WORK INSTRUCTION → Within the material below, how many lines contain the word "bottom"? Give that number only.

━━━ DATASET EXTRACT

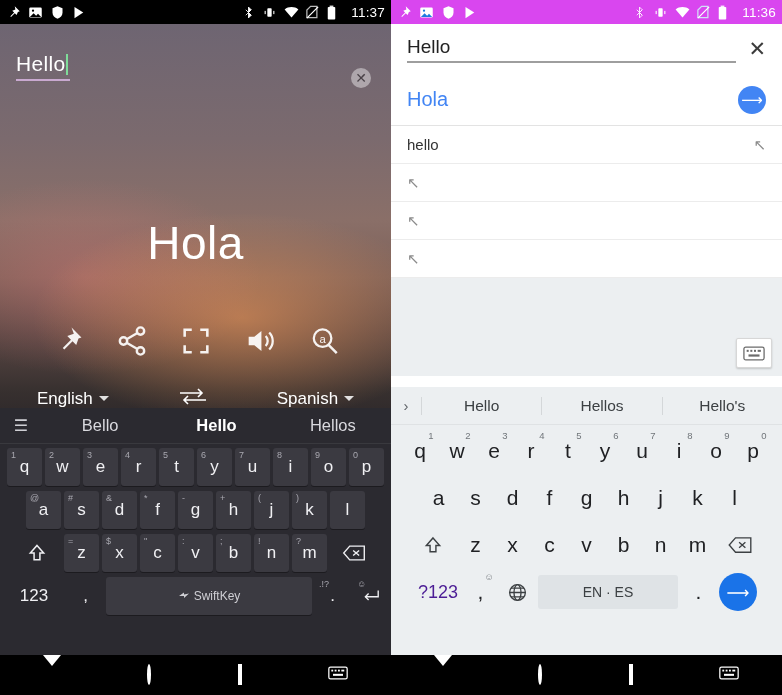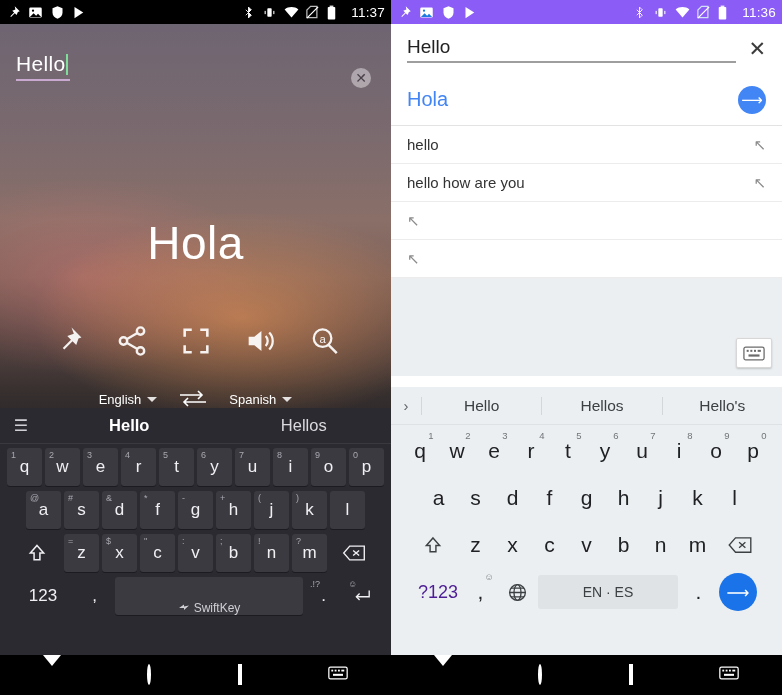--- a/index.html
+++ b/index.html
@@ -55,22 +55,22 @@
     position: absolute; top: 192px; left: 0; right: 0; text-align: center;
     color: #fff; font-size: 46px; font-weight: 300; letter-spacing: .5px;
   }
   .action-row {
     position: absolute; bottom: 74px; left: 0; right: 0;
     display: flex; justify-content: center; align-items: center; gap: 30px;
   }
   .action-ic { width: 34px; height: 34px; opacity: .92; }
   .lang-row {
     position: absolute; bottom: 22px; left: 0; right: 0;
-    display: flex; align-items: center; justify-content: center; gap: 20px;
-    color: #fff; font-size: 13px;
+    display: flex; align-items: center; justify-content: center; gap: 68px;
+    color: #fff; font-size: 17px;
   }
   .lang { display: flex; align-items: center; gap: 6px; }
   .caret-dn {
     width: 0; height: 0; border-left: 5px solid transparent;
     border-right: 5px solid transparent; border-top: 5px solid rgba(255,255,255,.85);
   }
 
   
   .lk {
     position: absolute; top: 408px; left: 0; width: 391px; height: 247px;
@@ -95,28 +95,28 @@
     height: 38px; width: 35px;
     box-shadow: 0 1px 0 rgba(0,0,0,.35);
   }
   .key .sup {
     position: absolute; top: 2px; left: 4px;
     font-size: 9px; color: #a9a8b0;
   }
   .key.wide { width: 48px; }
   .key.bs { width: 48px; }
   .key.num { width: 62px; background: transparent; box-shadow: none; }
-  .key.space { width: 188px; background: #3b3a41; align-items: flex-end; }
+  .key.space { width: 206px; background: #3b3a41; }
   .key.flat { background: transparent; box-shadow: none; }
   .lk-row.r2 { padding-left: 0; }
   .swiftkey-lbl { font-size: 12px; color: #cfcfd4; display: flex; align-items: center; gap: 4px; }
 
   
   .right { background: #fff; }
-  .right .status-bar { background: #8b5cf6; }
+  .right .status-bar { background: #d946ef; }
   .r-search {
     height: 50px; display: flex; align-items: center;
     padding: 0 16px; background: #fff;
   }
   .r-search-text {
     flex: 1; font-size: 19px; color: #222;
     border-bottom: 2px solid #9e9e9e; padding-bottom: 3px;
     display: inline-block;
   }
   .r-close { font-size: 21px; color: #3c3c3c; padding-left: 12px; }
@@ -306,20 +306,21 @@
         <span class="lang">
           <span>Spanish</span>
           <span class="caret-dn"></span>
         </span>
       </div>
     </div>
 
     <div class="lk">
       <div class="lk-sugg">
         <span class="lk-ham">☰</span>
+        <span class="lk-sugg-item">Bello</span>
         <span class="lk-sugg-item active">Hello</span>
         <span class="lk-sugg-item">Hellos</span>
       </div>
       <div class="lk-rows">
 
         <div class="lk-row">
           <span class="key">
               <span class="sup">1</span>
               <span>q</span>
             </span>
@@ -554,21 +555,20 @@
     <div class="r-result">
       <span class="r-result-text">Hola</span>
       <span class="go-circle">⟶</span>
     </div>
 
     <div class="r-sugg">
       <span class="r-sugg-text">hello</span>
       <span class="arrow-nw">↖</span>
     </div>
     <div class="r-sugg">
-      <span class="r-sugg-text">hello how are you</span>
       <span class="arrow-nw">↖</span>
     </div>
     <div class="r-sugg">
       <span class="arrow-nw">↖</span>
     </div>
     <div class="r-sugg">
       <span class="arrow-nw">↖</span>
     </div>
 
     <div class="r-gap">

━━━━━━

PROBLEM SOLUTION → 3